To those that say that you need grades to maintain a standard, I say not so. In my opinion and experience you retain and learn much more, technical and practical knowledge, than you do in most other types of classes. And if someone doesn’t want to learn? They won’t retain much in the current system either.

Denis’ methods aren’t all that revolutionary. Major universities around the world have many classes where no grades are given. Many classes, even at the University of Ottawa, turn away from conventional evaluation and teaching methods to either more project based, to taking away grades, to group discussions. Many classes at the University of Ottawa have up to 30% or more of a mark attributed to class participation to try and increase the participation and interest because it is something that is lacking in a lot of classrooms. University of Ottawa Medical school moves away from standard evaluation and teaching methods, yet it still manages to achieve very high standards, by more practical and problem-based approaches. Hampshire college in the U.S. is completely gradeless.

By switching the objectives from performance to education. During my degree I stopped focusing on getting high grades and focused on projects I appreciated more. Hence, when classes presented projects that had more practical approaches I performed better because I enjoyed them much more.

For me, it comes down to differences in teaching methods. Denis’ methods are quite relevant in todays context and as a professor his choices are reasonable and within his rights. The current dominant methods, continued from high schools, don’t suit everyone, that much is obvious. And those that it suits, might not find that Denis’ methods suit them. But this does not mean that his methods are less relevant and don’t work.

In the end, Denis’ dismissal and opposition to Denis is more so related to diverging political beliefs that clash. Denis has been a strong critic of the upper administration and of general teaching methods, and relevance of research and teaching to the real world. The fact that the University of Ottawa administration can get away with firing someone for his teaching methods, when all over Canada and the U.S., and probably elsewhere, these kinds of teaching methods are often implemented and accepted by university professors, illustrates some problems with the university administration structure, the power they hold and the way decisions are made.

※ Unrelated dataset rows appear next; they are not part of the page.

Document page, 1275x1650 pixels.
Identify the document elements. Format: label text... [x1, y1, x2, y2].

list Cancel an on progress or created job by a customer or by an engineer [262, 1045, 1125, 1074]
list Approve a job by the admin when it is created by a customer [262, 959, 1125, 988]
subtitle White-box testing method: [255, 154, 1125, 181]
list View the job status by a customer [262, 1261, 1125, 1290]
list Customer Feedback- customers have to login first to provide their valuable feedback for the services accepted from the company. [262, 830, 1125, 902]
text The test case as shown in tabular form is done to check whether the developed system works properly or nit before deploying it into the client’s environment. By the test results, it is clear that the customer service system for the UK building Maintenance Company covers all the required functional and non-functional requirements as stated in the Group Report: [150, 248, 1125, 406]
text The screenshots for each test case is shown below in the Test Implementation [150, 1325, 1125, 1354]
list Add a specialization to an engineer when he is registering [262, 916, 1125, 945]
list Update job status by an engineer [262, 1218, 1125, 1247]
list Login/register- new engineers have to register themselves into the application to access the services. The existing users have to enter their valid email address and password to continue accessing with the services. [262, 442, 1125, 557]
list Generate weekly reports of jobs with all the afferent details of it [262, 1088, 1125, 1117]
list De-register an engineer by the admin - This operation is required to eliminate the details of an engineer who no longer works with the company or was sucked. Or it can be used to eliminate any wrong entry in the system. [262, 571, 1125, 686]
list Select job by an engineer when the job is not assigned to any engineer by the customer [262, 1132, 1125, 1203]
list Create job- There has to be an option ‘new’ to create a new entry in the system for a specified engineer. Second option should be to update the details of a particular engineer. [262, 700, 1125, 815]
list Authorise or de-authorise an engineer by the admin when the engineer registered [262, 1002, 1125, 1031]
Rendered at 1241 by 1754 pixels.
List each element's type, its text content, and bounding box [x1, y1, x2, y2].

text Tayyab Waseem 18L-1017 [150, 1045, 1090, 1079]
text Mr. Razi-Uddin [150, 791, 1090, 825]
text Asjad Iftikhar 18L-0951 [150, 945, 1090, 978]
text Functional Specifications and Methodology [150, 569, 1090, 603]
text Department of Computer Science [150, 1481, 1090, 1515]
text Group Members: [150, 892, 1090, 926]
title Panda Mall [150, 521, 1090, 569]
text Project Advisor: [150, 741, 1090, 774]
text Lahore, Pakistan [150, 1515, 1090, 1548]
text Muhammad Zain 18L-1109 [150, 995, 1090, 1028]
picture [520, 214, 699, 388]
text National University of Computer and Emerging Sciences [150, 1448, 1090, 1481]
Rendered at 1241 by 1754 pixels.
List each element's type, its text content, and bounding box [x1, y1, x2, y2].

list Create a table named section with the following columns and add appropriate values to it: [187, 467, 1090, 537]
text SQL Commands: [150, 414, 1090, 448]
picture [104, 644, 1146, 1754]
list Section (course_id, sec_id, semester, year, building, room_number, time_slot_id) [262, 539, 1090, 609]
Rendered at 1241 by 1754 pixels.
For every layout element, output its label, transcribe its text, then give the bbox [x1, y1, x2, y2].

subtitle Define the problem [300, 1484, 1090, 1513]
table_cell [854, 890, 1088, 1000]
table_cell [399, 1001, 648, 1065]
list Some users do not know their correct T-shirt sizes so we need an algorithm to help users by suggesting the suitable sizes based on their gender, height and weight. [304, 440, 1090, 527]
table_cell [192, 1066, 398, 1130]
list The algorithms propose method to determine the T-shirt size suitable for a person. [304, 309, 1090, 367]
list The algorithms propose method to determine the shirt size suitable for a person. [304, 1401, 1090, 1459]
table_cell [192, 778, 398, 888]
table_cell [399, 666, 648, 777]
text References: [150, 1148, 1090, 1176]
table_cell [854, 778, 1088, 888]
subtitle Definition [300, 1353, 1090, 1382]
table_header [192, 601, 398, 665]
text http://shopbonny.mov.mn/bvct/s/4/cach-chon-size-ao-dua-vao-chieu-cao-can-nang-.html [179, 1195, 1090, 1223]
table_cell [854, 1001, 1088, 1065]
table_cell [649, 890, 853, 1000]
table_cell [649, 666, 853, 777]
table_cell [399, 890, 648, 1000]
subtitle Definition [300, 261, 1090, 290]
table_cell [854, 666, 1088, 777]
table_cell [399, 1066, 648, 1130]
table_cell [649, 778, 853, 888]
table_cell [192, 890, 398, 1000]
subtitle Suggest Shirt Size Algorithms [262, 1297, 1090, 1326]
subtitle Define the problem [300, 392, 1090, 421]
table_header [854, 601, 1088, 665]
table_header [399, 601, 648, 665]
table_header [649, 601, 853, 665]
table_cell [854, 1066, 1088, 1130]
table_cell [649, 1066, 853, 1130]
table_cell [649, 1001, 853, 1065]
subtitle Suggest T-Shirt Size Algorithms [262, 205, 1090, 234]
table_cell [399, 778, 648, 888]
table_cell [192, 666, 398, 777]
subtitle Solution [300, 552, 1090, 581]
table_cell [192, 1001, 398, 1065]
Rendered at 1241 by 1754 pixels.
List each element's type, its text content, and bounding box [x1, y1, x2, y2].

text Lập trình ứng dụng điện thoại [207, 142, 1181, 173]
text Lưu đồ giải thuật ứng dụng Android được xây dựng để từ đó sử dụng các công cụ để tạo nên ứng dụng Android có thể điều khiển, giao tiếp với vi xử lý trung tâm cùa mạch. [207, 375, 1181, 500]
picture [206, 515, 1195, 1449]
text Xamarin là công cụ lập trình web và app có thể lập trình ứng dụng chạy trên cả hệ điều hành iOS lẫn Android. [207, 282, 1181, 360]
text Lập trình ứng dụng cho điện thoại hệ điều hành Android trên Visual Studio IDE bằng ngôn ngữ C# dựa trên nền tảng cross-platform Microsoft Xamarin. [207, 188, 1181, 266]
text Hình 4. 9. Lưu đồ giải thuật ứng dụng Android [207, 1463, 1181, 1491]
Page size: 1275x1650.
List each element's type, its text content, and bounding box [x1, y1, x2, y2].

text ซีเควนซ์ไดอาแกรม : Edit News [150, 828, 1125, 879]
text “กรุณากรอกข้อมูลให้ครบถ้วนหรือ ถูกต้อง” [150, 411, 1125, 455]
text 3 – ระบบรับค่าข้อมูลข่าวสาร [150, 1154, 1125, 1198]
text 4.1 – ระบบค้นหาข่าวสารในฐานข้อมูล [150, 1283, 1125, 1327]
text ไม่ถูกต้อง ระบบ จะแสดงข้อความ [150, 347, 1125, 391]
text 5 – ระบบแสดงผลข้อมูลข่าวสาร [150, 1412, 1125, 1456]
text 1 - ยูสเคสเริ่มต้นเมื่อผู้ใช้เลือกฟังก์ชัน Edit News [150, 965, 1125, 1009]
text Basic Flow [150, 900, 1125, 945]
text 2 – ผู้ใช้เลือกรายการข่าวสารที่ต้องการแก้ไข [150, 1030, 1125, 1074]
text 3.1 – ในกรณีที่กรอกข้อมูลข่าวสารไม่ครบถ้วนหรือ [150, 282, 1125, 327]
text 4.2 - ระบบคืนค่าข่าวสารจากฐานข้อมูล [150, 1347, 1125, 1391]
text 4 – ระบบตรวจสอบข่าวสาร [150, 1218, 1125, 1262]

I think the discontent with his actions and the firing stem from the fact that people don’t agree with him and don’t like him criticizing and CHALLENGING them. And they choose to officially fire him for giving out grades arbitrarily. Even at the university level, nothing should be accepted as the status quo. Constantly challenging ones beliefs is important, even for University Presidents and tenured professors. If you can’t accept to be challenged and disagreed with, then you don’t belong in an educational institution such as the university.